In some cases, something you don't really want becomes a value if the price gets low enough. That explains some fast-food value menus, and it contributes to the appeal of dollar stores.

But there are other items -- think Miami Marlins tickets or a bottle of Mountain Dew -- that you don't want no matter the price. Something you don't want doesn't become a deal because it's cheap. It becomes a burden you're stuck with, like an ugly painting you have to hang up every time the aunt who gave it to you visits.

In my view, Frontier Communications (FTR) is all of those terrible things. Yes, it's cheap, but that should not tempt investors. Buying a stock at a low price makes sense if there's a reasonable expectation it will rise. Frontier seems like a deal compared with high-flying T-Mobile (TMUS 0.66%), but as I see it, that's like saying a broken-down scooter is a good deal compared with a new Porsche.

T-Mobile CEO John Legere.

T-Mobile CEO John Legere has led the company on an impressive run. Image source: Getty Images.

Is the difference really that big?

T-Mobile operates in a very competitive market, and it faces regulatory scrutiny in its attempt to buy Sprint (S). That deal could very well be scuttled by federal regulators. And while that seems like a red flag, it would really just be a bump in the company's road to success.

Adding Sprint would make things easier for T-Mobile. It would give the company more customers and more resources to build out its 5G network faster. If the deal gets denied, however, T-Mobile will be just fine. The company has added over 1 million subscribers in every quarter for the past four years, and has led the industry in phone activations for 18 straight quarters.

Frontier has told the opposite story. It has lost subscribers in every quarter since it spent $10.54 billion buying Verizon's wireline business in California, Texas, and Florida in April 2016. That deal doubled the size of the company, but it came at a time when the cable and internet businesses were changing.

Cord-cutting has accelerated, and while broadband has grown, consumers want cable-delivered service, not the phone-line-delivered product Frontier offers.
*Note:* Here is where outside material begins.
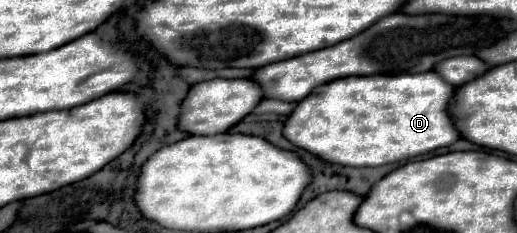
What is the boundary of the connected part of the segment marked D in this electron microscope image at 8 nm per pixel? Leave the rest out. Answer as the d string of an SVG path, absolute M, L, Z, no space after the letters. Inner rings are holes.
M433 71L337 79L297 103L283 125L283 137L323 161L347 167L405 161L461 139L445 111L453 93L455 87Z

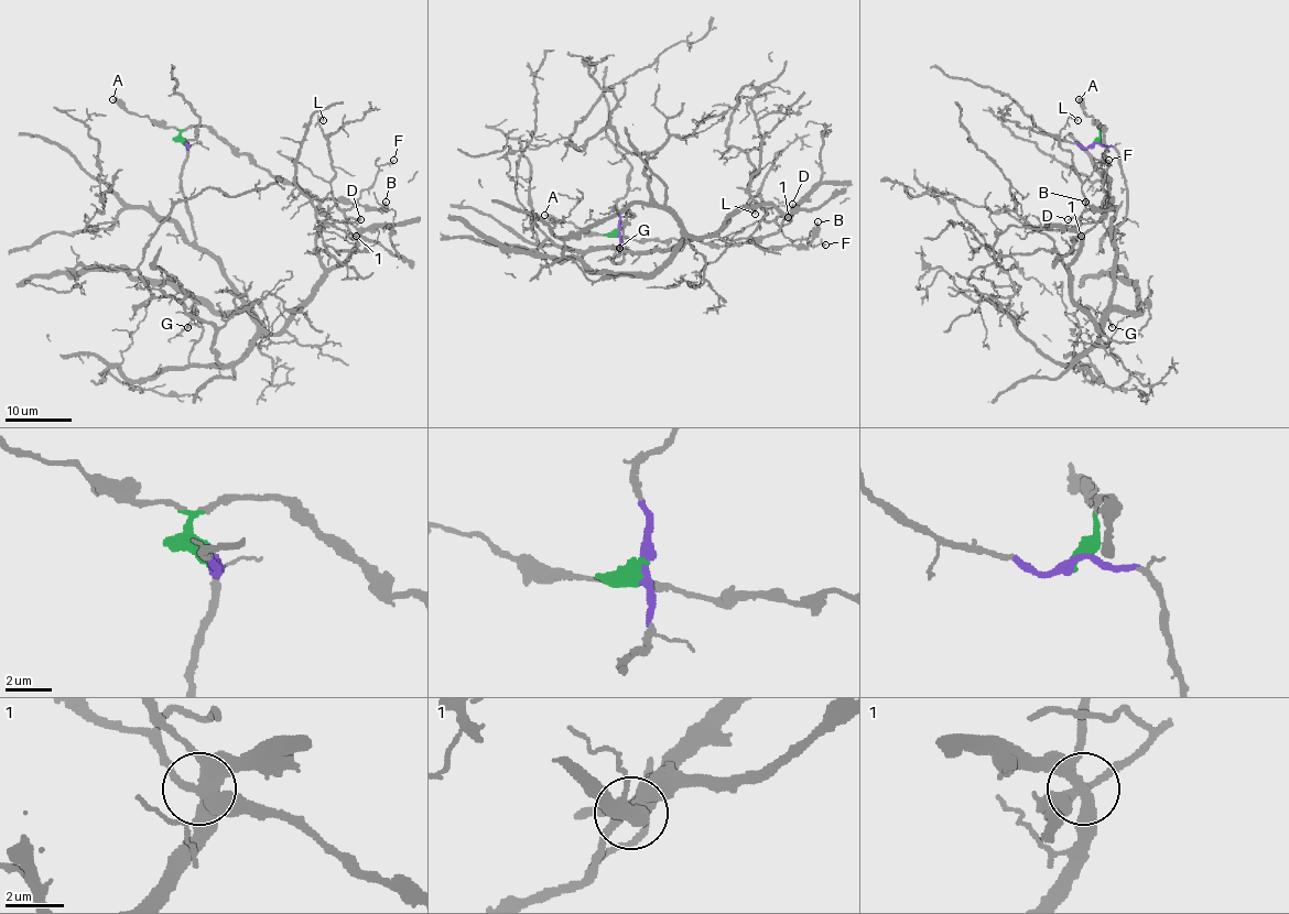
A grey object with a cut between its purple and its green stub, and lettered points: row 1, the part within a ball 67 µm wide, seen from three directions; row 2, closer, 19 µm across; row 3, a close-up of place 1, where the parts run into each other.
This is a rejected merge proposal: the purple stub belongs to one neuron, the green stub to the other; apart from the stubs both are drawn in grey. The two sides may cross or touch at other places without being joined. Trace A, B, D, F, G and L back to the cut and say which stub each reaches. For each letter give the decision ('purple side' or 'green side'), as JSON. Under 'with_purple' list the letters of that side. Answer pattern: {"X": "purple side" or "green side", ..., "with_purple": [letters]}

Basically, the company made a huge bet at exactly the wrong time and has been sinking ever since.

T-Mobile is a better buy

Frontier is cheap in the way that bakeries sell day-old bagels at a lower price: The bagels will never be better, and that's very likely true of this stock. At best, Frontier can arrest its customer slide and limp along, or become an acquisition target.

Even without Sprint, T-Mobile has been posting impressive results and should continue to do so no matter how federal regulators rule. It's by no means a cheap stock. But in this case, you get what you pay for -- and that's upside in the form of long-term growth.